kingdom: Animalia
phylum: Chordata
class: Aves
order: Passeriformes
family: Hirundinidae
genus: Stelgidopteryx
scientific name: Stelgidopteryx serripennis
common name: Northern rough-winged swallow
...
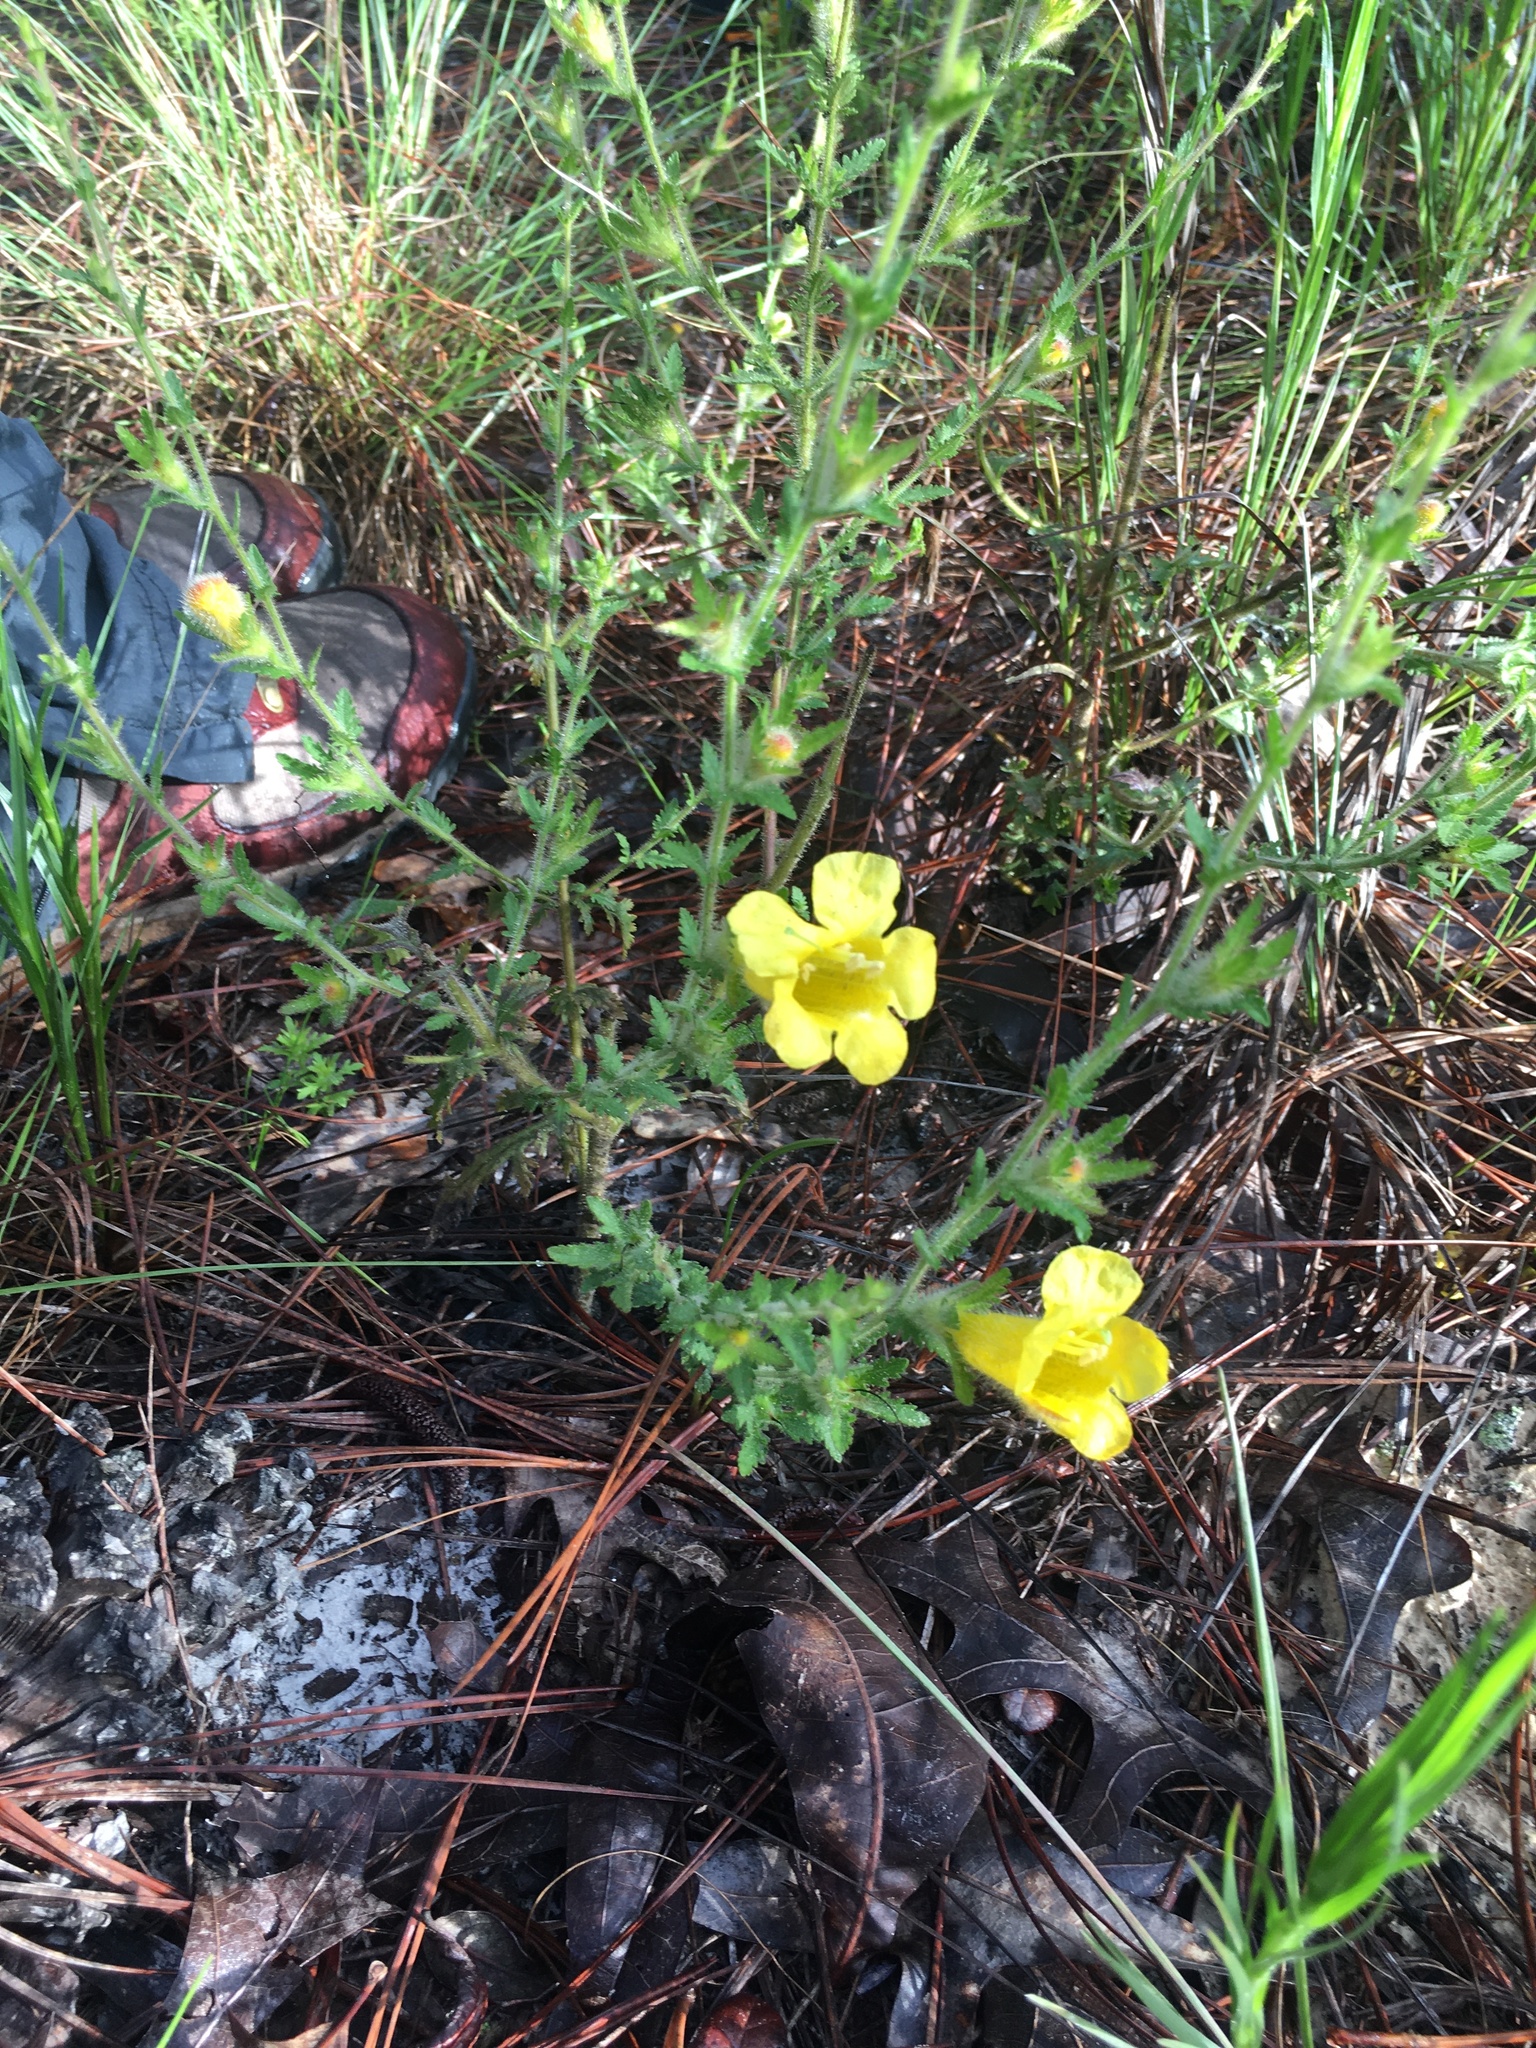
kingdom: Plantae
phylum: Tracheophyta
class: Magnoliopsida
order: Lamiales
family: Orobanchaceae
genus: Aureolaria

● **STATED GOAL**: Give the lines of the items as a JSON list of strings, one string per line with blank lines omitted, beginning at the line that contains "kingdom: Animalia" and stopping after the line that contains "scientific name: Stelgidopteryx serripennis".

● **SOLUTION FOR THIS PROBLEM**:
[
  "kingdom: Animalia",
  "phylum: Chordata",
  "class: Aves",
  "order: Passeriformes",
  "family: Hirundinidae",
  "genus: Stelgidopteryx",
  "scientific name: Stelgidopteryx serripennis"
]